08

 それから、錦を傍に置いて三日ほど経過した。一つ彼女について分かったのは、錦は元々上級貴族の娘であり、かつて本当に貴族の覇権争いに巻き込まれたことがあったということだ。それは様子を見に来た市丸から世間話のように聞いたことで、訊ねてもいないのに彼はぺらぺらと話した。当時は大変な騒動になったそうだが、錦の身の上などグリムジョーにとってどうでも良いことだった。
 そしてもう一つ、判明したことがある。
 錦はどういうわけか破面と打ち解けるのが上手かったのだ。
 グリムジョーの従属官たちは勿論のこと、男の癖に女口調の第二十刃の従属官や、十刃落ちの女破面とはいつの間にか友人関係になっていた。そのことをディ・ロイに訊けば「俺が気づいた時には女同士で盛り上がってた」としか言えず、当てにならなかった。というか、友人の内の一人はどう見ても男だろう。何だ女同士って。
「…変な奴だな、お前」
「?」
 あの時、刃を交えた死神と同一人物とは思えない。
「グリムジョーはいつも不機嫌そうだな」
 そしてこいつは失礼なことを堂々と述べる。この辺りは前の時の彼女も同じように口にしたかもしれない。前と今で共通することは、彼女は良くも悪くも素直だということだ。

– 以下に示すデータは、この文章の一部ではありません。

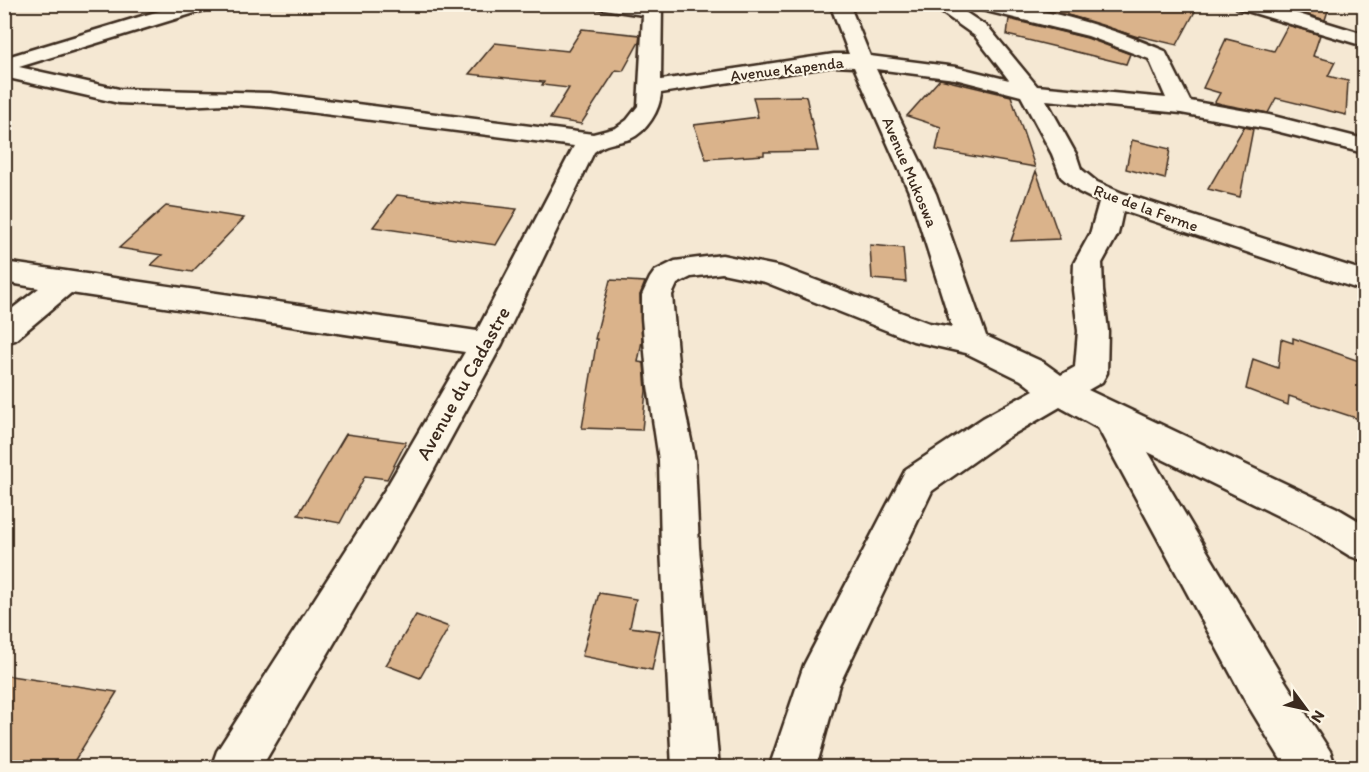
<svg xmlns="http://www.w3.org/2000/svg" width="1369" height="772" font-family="Itim,sans-serif">
<style>
.building{fill:#dab38b;stroke:#3b2a1e;stroke-width:1.5}
.lines{fill:none;stroke-linecap:round;stroke-linejoin:round}
.minor-casing{stroke:#3b2a1e;stroke-width:5}
.minor{fill:#fcf5e5;fill-rule:evenodd}
.labels{text-anchor:middle;dominant-baseline:central;stroke-width:4.5;stroke-linejoin:round;paint-order:stroke}
.far-street-label{font-size:16px;fill:#3b2a1e;stroke:#fcf5e5}
.street-label{font-size:20px;fill:#3b2a1e;stroke:#fcf5e5}
</style>
<rect width="100%" height="100%" fill="#f5e8d3"/>
<filter id="ink" filterUnits="userSpaceOnUse"><feTurbulence type="fractalNoise" baseFrequency=".0167" numOctaves="2"/><feDisplacementMap in="SourceGraphic" scale="12" xChannelSelector="R" yChannelSelector="G"/><feConvolveMatrix kernelMatrix="1 2 1 2 8 2 1 2 1" color-interpolation-filters="sRGB"/></filter>
<g filter="url(#ink)">
<path class="building" d="M 1013,4 L 1199,4 L 1177,45 L 1139,36 L 1138,37 L 1071,16 Z
M 1299,4 L 1330,4 L 1325,20 L 1295,11 Z
M 1009,19 L 1087,38 L 1130,54 L 1126,64 L 1007,35 Z
M 1288,25 L 1320,35 L 1313,56 L 1335,62 L 1328,76 L 1348,81 L 1346,115 L 1276,98 L 1268,113 L 1221,104 L 1215,102 L 1220,93 L 1203,88 L 1226,39 L 1274,51 Z
M 582,29 L 640,35 L 639,42 L 623,71 L 616,70 L 581,124 L 550,119 L 569,88 L 542,85 L 544,82 L 469,74 L 495,43 L 568,51 Z
M 940,79 L 1011,96 L 1035,167 L 936,150 L 941,127 L 907,116 Z
M 806,96 L 818,151 L 764,152 L 764,155 L 706,159 L 694,125 L 758,117 L 753,97 Z
M 1244,127 L 1253,129 L 1240,197 L 1208,189 Z
M 1132,140 L 1170,149 L 1165,179 L 1126,169 Z
M 1036,171 L 1060,239 L 1011,241 Z
M 397,195 L 462,203 L 517,209 L 496,245 L 373,227 Z
M 166,206 L 244,218 L 192,272 L 151,265 L 162,255 L 119,248 Z
M 870,245 L 903,248 L 906,282 L 872,279 Z
M 610,280 L 645,282 L 640,295 L 642,341 L 638,362 L 644,363 L 646,391 L 642,430 L 582,428 L 597,339 L 595,339 Z
M 1293,338 L 1365,363 L 1365,421 L 1289,396 L 1288,405 L 1246,389 L 1253,359 L 1278,368 L 1281,339 L 1293,343 Z
M 346,434 L 406,442 L 387,479 L 365,476 L 340,523 L 298,515 Z
M 599,593 L 636,599 L 630,627 L 660,631 L 652,670 L 582,656 Z
M 416,615 L 449,627 L 420,678 L 386,665 Z
M 4,675 L 117,692 L 70,768 L 4,768 Z"/>
<g class="lines">
<defs>
<path id="minor" d="M 182,4 L 213,4 L 211,8 L 19,67 L 119,89 L 270,93 L 593,134 L 616,128 L 627,120 L 638,106 L 643,15 L 597,8 L 595,4 L 662,4 L 661,80 L 834,54 L 849,54 L 830,4 L 849,4 L 870,56 L 956,67 L 1009,80 L 975,36 L 930,4 L 953,4 L 989,28 L 1037,86 L 1166,98 L 1149,59 L 1088,36 L 974,8 L 972,4 C 1037,4 1105,25 1165,51 L 1190,101 L 1269,115 L 1364,139 L 1364,153 L 1268,129 L 1181,113 L 1046,100 L 1076,154 L 1081,169 L 1097,182 L 1122,193 L 1364,271 L 1364,291 L 1123,211 L 1118,234 L 1102,263 L 1103,290 L 1108,331 L 1107,373 L 1102,382 L 1088,390 L 1337,508 L 1364,524 L 1364,561 L 1350,556 L 1311,532 L 1148,452 L 1278,670 L 1330,751 L 1336,768 L 1286,768 L 1246,702 L 1098,428 L 1060,407 L 1007,438 L 932,491 L 839,685 L 816,768 L 769,768 L 804,665 L 906,469 L 983,418 L 1034,390 L 1021,380 L 966,353 L 913,341 L 765,282 L 722,273 L 691,277 L 677,284 L 672,295 L 680,386 L 695,460 L 699,548 L 719,768 L 672,768 L 661,548 L 659,460 L 648,386 L 642,318 L 642,295 L 650,278 L 655,271 L 675,261 L 722,255 L 781,267 L 929,323 L 952,327 L 910,194 L 854,67 L 834,66 L 661,93 C 660,110 647,132 630,139 C 617,143 605,143 594,152 L 502,344 L 412,510 L 261,768 L 211,768 L 217,751 L 386,488 L 465,352 L 71,293 L 15,340 L 4,343 L 4,315 L 39,288 L 4,282 L 4,262 L 477,331 L 574,146 L 270,107 L 225,104 L 183,106 L 119,103 L 4,77 L 4,58 ZM 876,69 L 955,79 L 1021,96 L 1052,154 L 1061,177 L 1079,192 L 1099,202 L 1090,234 L 1074,263 L 1073,290 L 1078,331 L 1075,367 L 1061,375 L 1043,362 L 986,336 L 936,194 Z
M 1235,4 L 1266,4 L 1364,34 L 1364,46 L 1237,8 Z"/>
</defs>
<use href="#minor" class="minor-casing"/>
<use href="#minor" class="minor"/>
</g>
</g>
<g class="labels">
<g class="far-street-label">
<text transform="translate(787 69) rotate(-7)">Avenue Kapenda</text>
<text transform="translate(910 172) rotate(67)">Avenue Mukoswa</text>
<text transform="translate(1146 208) rotate(20)">Rue de la Ferme</text>
</g>
<g class="street-label">
<text transform="translate(463 383) rotate(-61)">Avenue du Cadastre</text>
</g>
</g>
<rect width="1369" height="772" fill="none" stroke="#fcf5e5" stroke-width="24"/>
<rect x="12" y="12" width="1345" height="748" fill="none" stroke="#3b2a1e" stroke-width="2" filter="url(#ink)"/>
<g transform="translate(1306 709) rotate(123)" stroke="#fcf5e5" stroke-width="4.5" paint-order="stroke">
<path d="M0-4.5L10 22L0 15L-10 22Z" fill="#3b2a1e"/>
<text y="-9" font-size="16" font-weight="bold" text-anchor="middle" fill="#3b2a1e">N</text>
</g>
</svg>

「……別に不機嫌じゃねえ。余計な詮索せずにてめぇは適当なところで遊んでろ」
「てめぇじゃない」
「あ?」
「最初に会った時から『お前』だの『てめぇ』だの不愉快だ。ちゃんと名前で呼んでくれ」
 一々面倒な奴だ。まあ、お貴族様からすれば付けてもらった名前に意味があるのだろう。
「…分かったから、取り敢えず俺の邪魔だけはするなよ」
「私は何か邪魔になるようなことをしているのか?」
 グリムジョーは最初、芦屋錦は貴族なのだから金と権力に惑わされた愚かな娘に違いないと踏んでいた。
 しかしその予想は外れることになる。
 意外なことに錦は別段不快な我侭を言うわけでもなく、ただ好奇心を満たす質問や散歩をするだけで、あれ持ってこいそれ欲しいといった類の我侭を言わなかった。加えて頭脳もあるようで、踏み込むべきところとそうでないところの判別も上手い。なんだか錦は、想像していた貴族のイメージとかけ離れていた。
 とはいえどんな奴だろうと、面倒なことに変わりはない。
「なあグリムジョー、ちょっと気になっていたんだが」
「…今度は何だ」
「貴様が腰に差しているそれは斬魄刀か?」
 錦は隣に座り、触りたそうにそわそわしながらグリムジョーの刀を凝視する。
「死神と同じ斬魄刀なのか?」
「………俺たちの刀は、能力の核を刀の形に封じたもの。死神のそれとは違えよ」
「じゃあ能力を解放すれば形が変わったりするのか?」
 それは、死神でいう始解や卍解のことを指しているのだろうか。
「“帰刃レスレクシオン”はある…が、死神と同じモンかって訊かれると……多分違う」
 ――――逐一説明してる俺はどうかしてんな。
 内心自嘲するが、藍染からの指示故付き合ってやる。
 かなりアバウトな答えだったが、それで満足したらしく錦は微笑した。
「そうなのか。ありがとう」
「は?」
「ん?」
 どうした?と目で訊いてくる錦に何でもねえも答え、グリムジョーはちょっとした動揺を鎮める。些細なことであったが、藍染以外に、しかも何の皮肉もなく“ありがとう”と感謝されたのは初めてだったので僅かに驚いただけだ。刀のことを教わった程度で感謝するなどどうかしている。錦は本当にわけが分からない奴だ。やはり死神としての記憶がない奴と関わるもんじゃない。グリムジョーは何度目か分からない溜息をついて、もう別のことに興味を示している錦をぼんやり眺めた。